Divestments (Gearbox, Saber, Easybrain) and job cuts has resulted in a dramatic reduction of games in development at Embracer as well. Embracer said a year ago that it had 215 projects in its PC/console pipeline. As of September 30, 2024: 128.
Embracer headcount in March 2023: 16,601. As of end of September 2024: 10,450
Item 3: In brief…
🌨️ Blizzard has released polished updates of the first two Warcraft games and plans to add player housing to World of Warcraft, the company said as part of a wave of news tied to the Warcraft franchise’s 30th anniversary.
🐉 Tencent’s TiMi Studios is developing Monster Hunter Outlanders, an open-world game based on one of Capcom’s biggest franchises.
🔡 Words with Friends is adding four single-player modes so that it can also be played without friends, publisher Zynga has announced.

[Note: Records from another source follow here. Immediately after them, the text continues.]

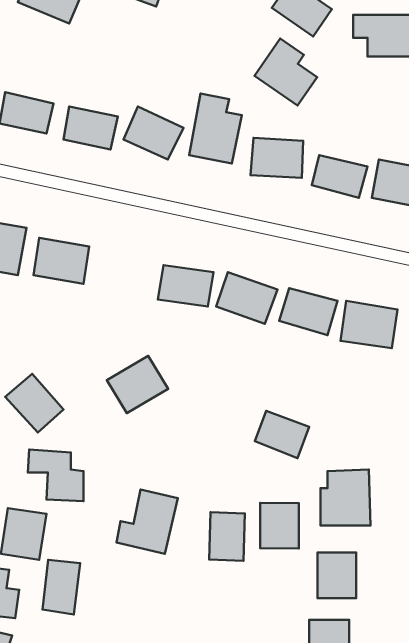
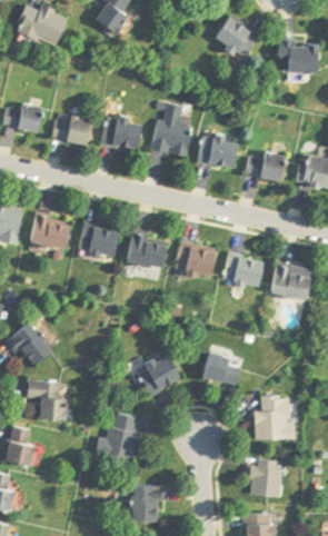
building: [255,38,317,106] -> none
building: none -> [76,221,122,260]
building: [107,356,168,413] -> [135,350,182,395]
building: [260,503,299,549] -> none
building: [209,512,245,561] -> [135,483,162,520]
building: [42,560,80,614] -> none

Correction - Nov. 15, 11:26am: The second Embracer chart is from three years ago. I originally said it was two years old
I think the anonymous dots on the chart could be relatively reliably named based on release date and sales metrics from Steam (e.g. GameDiscoverCo Plus). The dot highest in the middle is obviously Valheim, which came out 14 quarters ago and as we know was a huge success with a small development team. Of course we don't know the development and marketing costs, some games are harder to estimate than others, but it might be interesting to play around with this and move the game titles around in the quarter.